Persisting the cache between runs would be enough to avoid any potential performance penalty on subsequent splits, and is just a matter of changing the directory used. My unrelated patch implements that for other reasons, along with letting you specify specific commit mappings from script if that’s what you need.

> - Add traceability to each extracted commit in new history
>  - It enables humans to trace from the extracted commit to the
> original commit by basic reading, clicking in tools like gitk and
> scripting if desired
>  - Enable subtree itself to utilize the above mentioned traceability
> and simulate the add repository or rejoin merge commit. Subtree can
> then "behave" similarly independent of the method being used.

Have you considered how your annotations will behave if you import the same subtree repo into two different mainline repos? The subtree history would then have references to a bunch of commits that don’t exist. Adding similar annotations to merge commits on the mainline side seems like a good idea though, and would let you use find_existing_splits to avoid regenerating too many commits.

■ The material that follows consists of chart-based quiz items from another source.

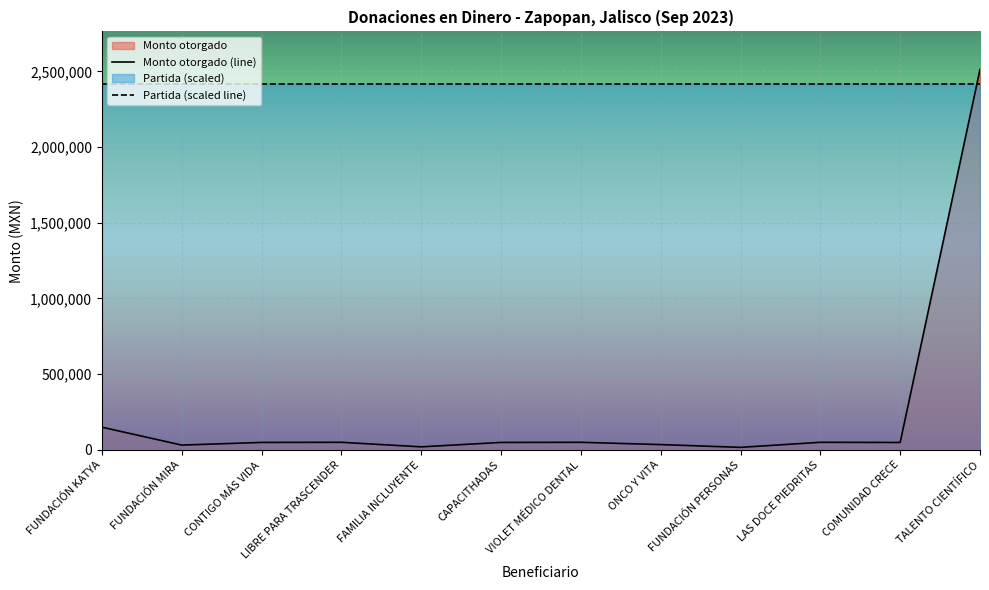

At which category is the sum across all series the highest?

TALENTO CIENTÍFICO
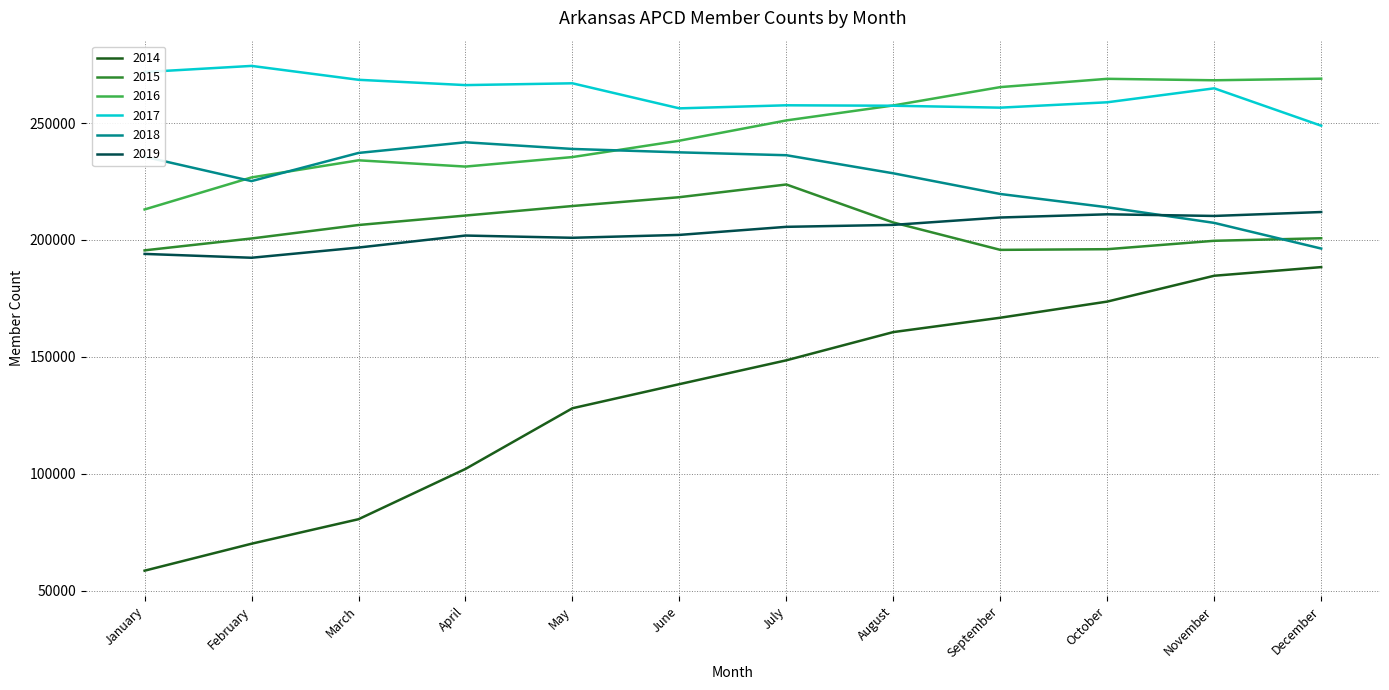

What value does the 2019 series have at June, to the nearest 10?

202160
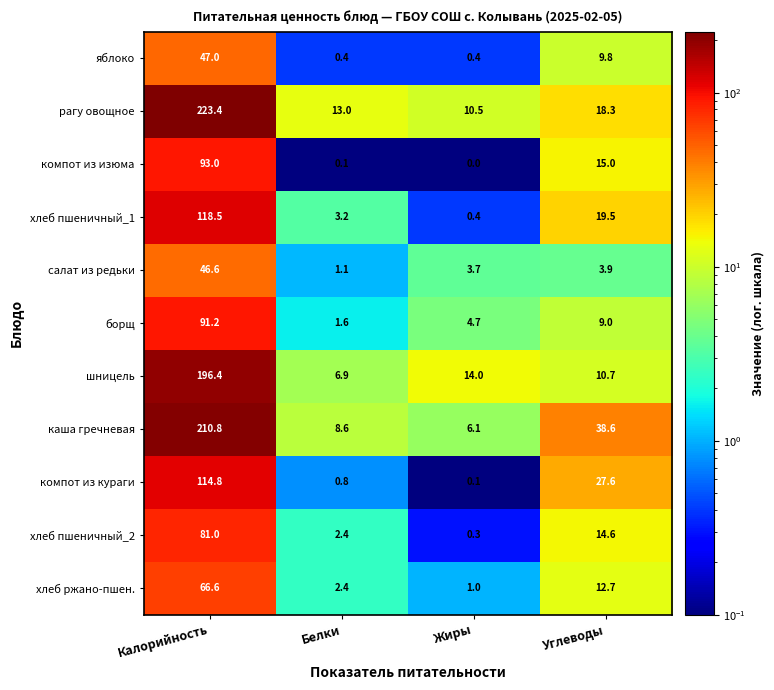

What is the approximate value of борщ at Белки?

1.6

For the human readable link from the subtree repo to your original monorepo, perhaps a custom annotation would be a better fit - something like

git subtree split dir - - annotate-mainline-commit-as=“id-in-monorepo”

>  - Add option for rev-list so it can list based on
> prefix/subdirectory. I have not been able to find any error, issues or
> side effects adding the "-- $dir" to the rev-list command. All the
> manual tests, I have done, behave correctly in my total patched git
> revision. It gives a heck of performance for many-commit repositories.

Have you tested the rev-list dir option against preexisting history without your new annotations or created without split? If any of the new commits has a parent that is not in the rev-list, it will look up that commit individually and recursively. A git-subtree-mainline annotation will shortcut that, but without it the individual lookup is massively slower than working from even a very large rev-list.